[Extracted data entries]
Start of Block

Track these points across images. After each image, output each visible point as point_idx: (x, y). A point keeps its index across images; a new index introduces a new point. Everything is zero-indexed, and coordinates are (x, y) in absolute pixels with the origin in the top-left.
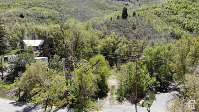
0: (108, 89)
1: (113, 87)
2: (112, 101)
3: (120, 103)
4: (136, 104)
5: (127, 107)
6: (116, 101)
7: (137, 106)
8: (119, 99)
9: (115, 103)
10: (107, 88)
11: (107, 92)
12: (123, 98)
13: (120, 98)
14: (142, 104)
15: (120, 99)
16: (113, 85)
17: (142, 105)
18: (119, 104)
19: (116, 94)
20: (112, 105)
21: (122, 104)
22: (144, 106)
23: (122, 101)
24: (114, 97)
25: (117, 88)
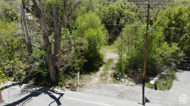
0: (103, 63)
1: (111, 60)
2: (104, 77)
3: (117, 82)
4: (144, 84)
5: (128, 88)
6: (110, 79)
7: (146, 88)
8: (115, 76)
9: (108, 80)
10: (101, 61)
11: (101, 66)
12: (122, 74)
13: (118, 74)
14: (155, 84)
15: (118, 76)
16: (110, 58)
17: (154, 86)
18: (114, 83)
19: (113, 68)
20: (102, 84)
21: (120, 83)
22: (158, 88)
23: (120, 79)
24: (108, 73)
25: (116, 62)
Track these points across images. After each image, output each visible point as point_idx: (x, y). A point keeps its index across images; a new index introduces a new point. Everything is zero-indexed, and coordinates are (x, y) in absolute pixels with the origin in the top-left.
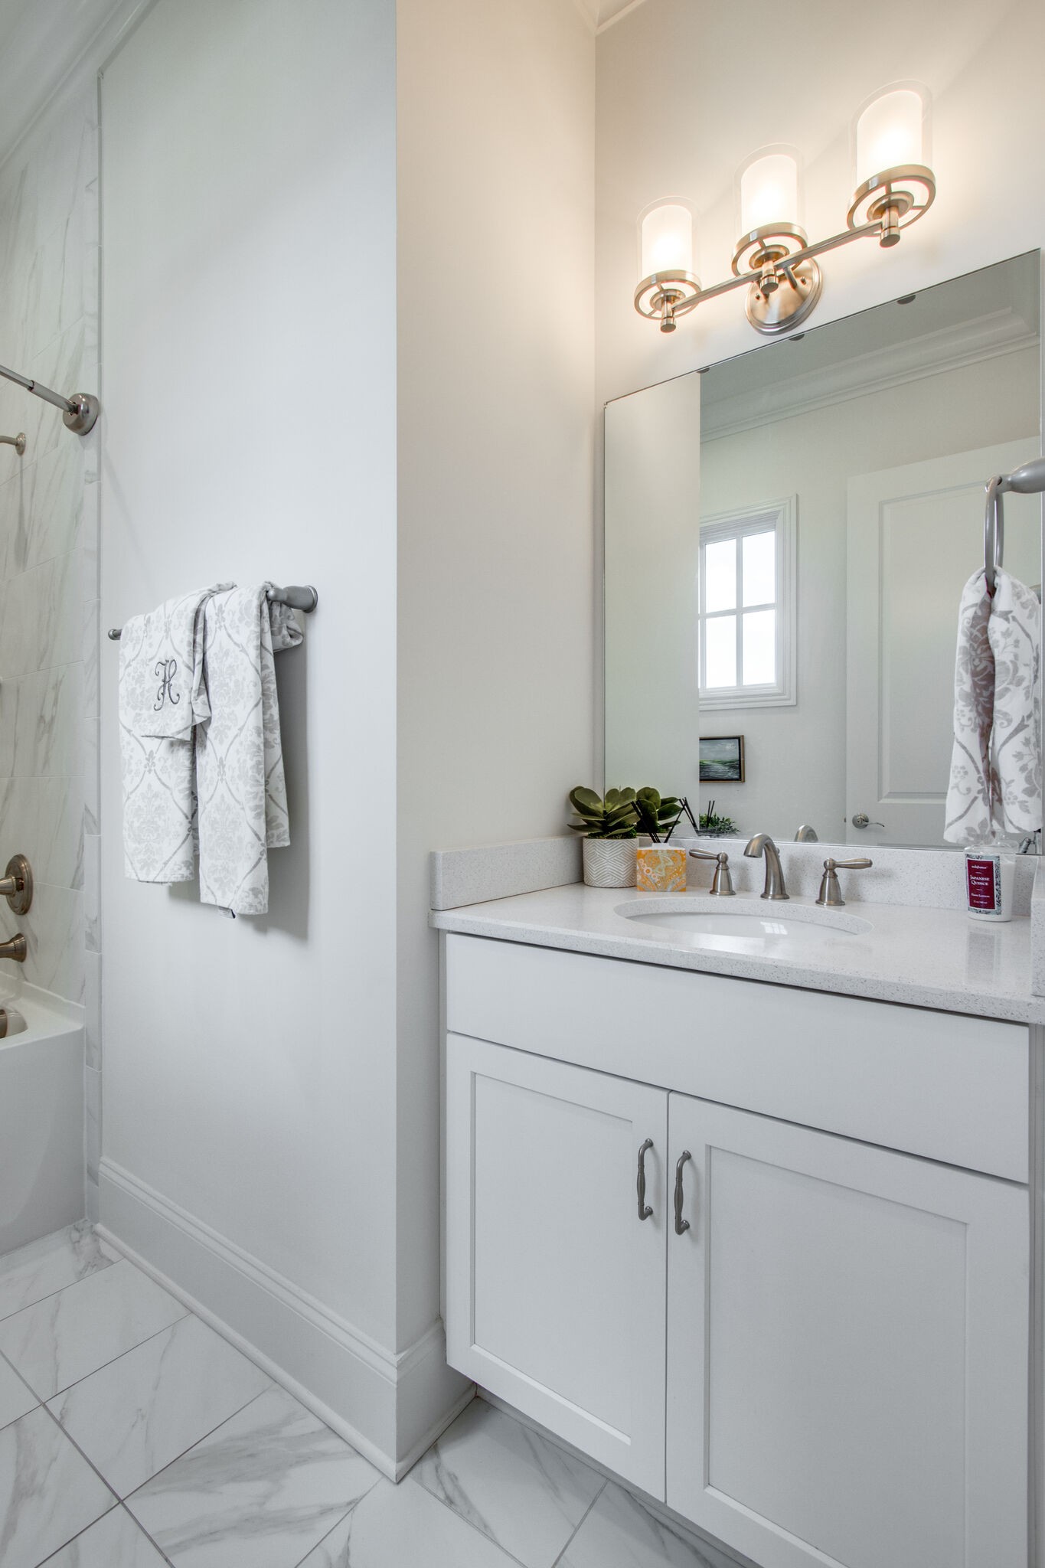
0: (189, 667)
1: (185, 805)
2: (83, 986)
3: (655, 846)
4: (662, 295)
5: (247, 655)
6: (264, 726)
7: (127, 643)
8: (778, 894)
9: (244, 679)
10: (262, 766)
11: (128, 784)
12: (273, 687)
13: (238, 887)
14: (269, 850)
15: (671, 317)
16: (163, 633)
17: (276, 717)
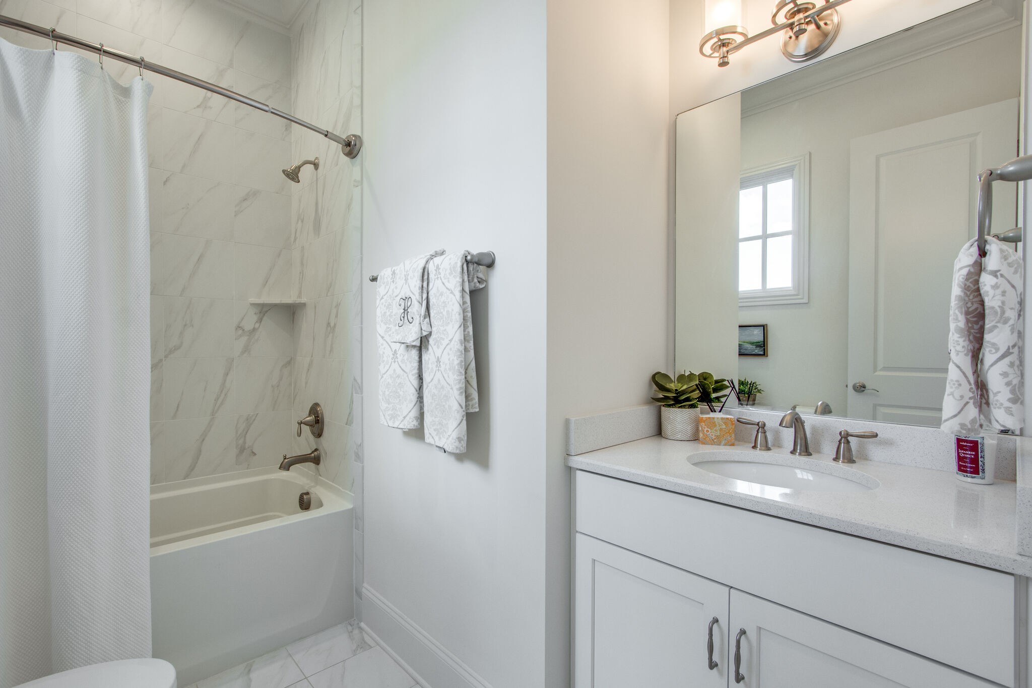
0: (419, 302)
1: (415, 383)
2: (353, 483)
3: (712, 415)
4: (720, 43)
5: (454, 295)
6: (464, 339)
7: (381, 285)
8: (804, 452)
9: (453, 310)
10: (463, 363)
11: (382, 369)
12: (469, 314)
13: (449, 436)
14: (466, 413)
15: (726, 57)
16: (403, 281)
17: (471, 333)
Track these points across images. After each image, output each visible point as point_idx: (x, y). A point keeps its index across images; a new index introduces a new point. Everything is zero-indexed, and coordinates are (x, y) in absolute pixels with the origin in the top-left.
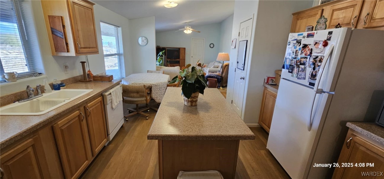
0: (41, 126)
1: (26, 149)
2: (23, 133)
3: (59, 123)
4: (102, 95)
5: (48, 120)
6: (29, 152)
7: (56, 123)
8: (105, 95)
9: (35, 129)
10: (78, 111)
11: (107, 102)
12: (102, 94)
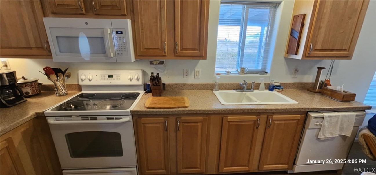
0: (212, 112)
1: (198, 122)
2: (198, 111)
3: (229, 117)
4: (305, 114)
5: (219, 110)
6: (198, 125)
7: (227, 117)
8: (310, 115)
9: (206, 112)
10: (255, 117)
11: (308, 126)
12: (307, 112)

End of Block

Task details> Render every line of the material above as a JSON list of strings, with one string per line and no blank lines. Leave the picture lines out of the list.

Answer>
[
  "Track these points across images. After each image, output each visible point as point_idx: (x, y). A point keeps its index across images; a new index introduces a new point. Everything is zero-indexed, and coordinates are (x, y) in absolute pixels with the origin in the top-left.",
  "0: (108, 89)",
  "1: (113, 87)",
  "2: (112, 101)",
  "3: (120, 103)",
  "4: (136, 104)",
  "5: (127, 107)",
  "6: (116, 101)",
  "7: (137, 106)",
  "8: (119, 99)",
  "9: (115, 103)",
  "10: (107, 88)",
  "11: (107, 92)",
  "12: (123, 98)",
  "13: (120, 98)",
  "14: (142, 104)",
  "15: (120, 99)",
  "16: (113, 85)",
  "17: (142, 105)",
  "18: (119, 104)",
  "19: (116, 94)",
  "20: (112, 105)",
  "21: (122, 104)",
  "22: (144, 106)",
  "23: (122, 101)",
  "24: (114, 97)",
  "25: (117, 88)",
  "0: (103, 63)",
  "1: (111, 60)",
  "2: (104, 77)",
  "3: (117, 82)",
  "4: (144, 84)",
  "5: (128, 88)",
  "6: (110, 79)",
  "7: (146, 88)",
  "8: (115, 76)",
  "9: (108, 80)",
  "10: (101, 61)",
  "11: (101, 66)",
  "12: (122, 74)",
  "13: (118, 74)",
  "14: (155, 84)",
  "15: (118, 76)",
  "16: (110, 58)",
  "17: (154, 86)",
  "18: (114, 83)",
  "19: (113, 68)",
  "20: (102, 84)",
  "21: (120, 83)",
  "22: (158, 88)",
  "23: (120, 79)",
  "24: (108, 73)",
  "25: (116, 62)",
  "Track these points across images. After each image, output each visible point as point_idx: (x, y). A point keeps its index across images; a new index introduces a new point. Everything is zero-indexed, and coordinates are (x, y) in absolute pixels with the origin in the top-left.",
  "0: (189, 667)",
  "1: (185, 805)",
  "2: (83, 986)",
  "3: (655, 846)",
  "4: (662, 295)",
  "5: (247, 655)",
  "6: (264, 726)",
  "7: (127, 643)",
  "8: (778, 894)",
  "9: (244, 679)",
  "10: (262, 766)",
  "11: (128, 784)",
  "12: (273, 687)",
  "13: (238, 887)",
  "14: (269, 850)",
  "15: (671, 317)",
  "16: (163, 633)",
  "17: (276, 717)",
  "0: (419, 302)",
  "1: (415, 383)",
  "2: (353, 483)",
  "3: (712, 415)",
  "4: (720, 43)",
  "5: (454, 295)",
  "6: (464, 339)",
  "7: (381, 285)",
  "8: (804, 452)",
  "9: (453, 310)",
  "10: (463, 363)",
  "11: (382, 369)",
  "12: (469, 314)",
  "13: (449, 436)",
  "14: (466, 413)",
  "15: (726, 57)",
  "16: (403, 281)",
  "17: (471, 333)",
  "Track these points across images. After each image, output each visible point as point_idx: (x, y). A point keeps its index across images; a new index introduces a new point. Everything is zero-indexed, and coordinates are (x, y) in absolute pixels with the origin in the top-left.",
  "0: (41, 126)",
  "1: (26, 149)",
  "2: (23, 133)",
  "3: (59, 123)",
  "4: (102, 95)",
  "5: (48, 120)",
  "6: (29, 152)",
  "7: (56, 123)",
  "8: (105, 95)",
  "9: (35, 129)",
  "10: (78, 111)",
  "11: (107, 102)",
  "12: (102, 94)",
  "0: (212, 112)",
  "1: (198, 122)",
  "2: (198, 111)",
  "3: (229, 117)",
  "4: (305, 114)",
  "5: (219, 110)",
  "6: (198, 125)",
  "7: (227, 117)",
  "8: (310, 115)",
  "9: (206, 112)",
  "10: (255, 117)",
  "11: (308, 126)",
  "12: (307, 112)"
]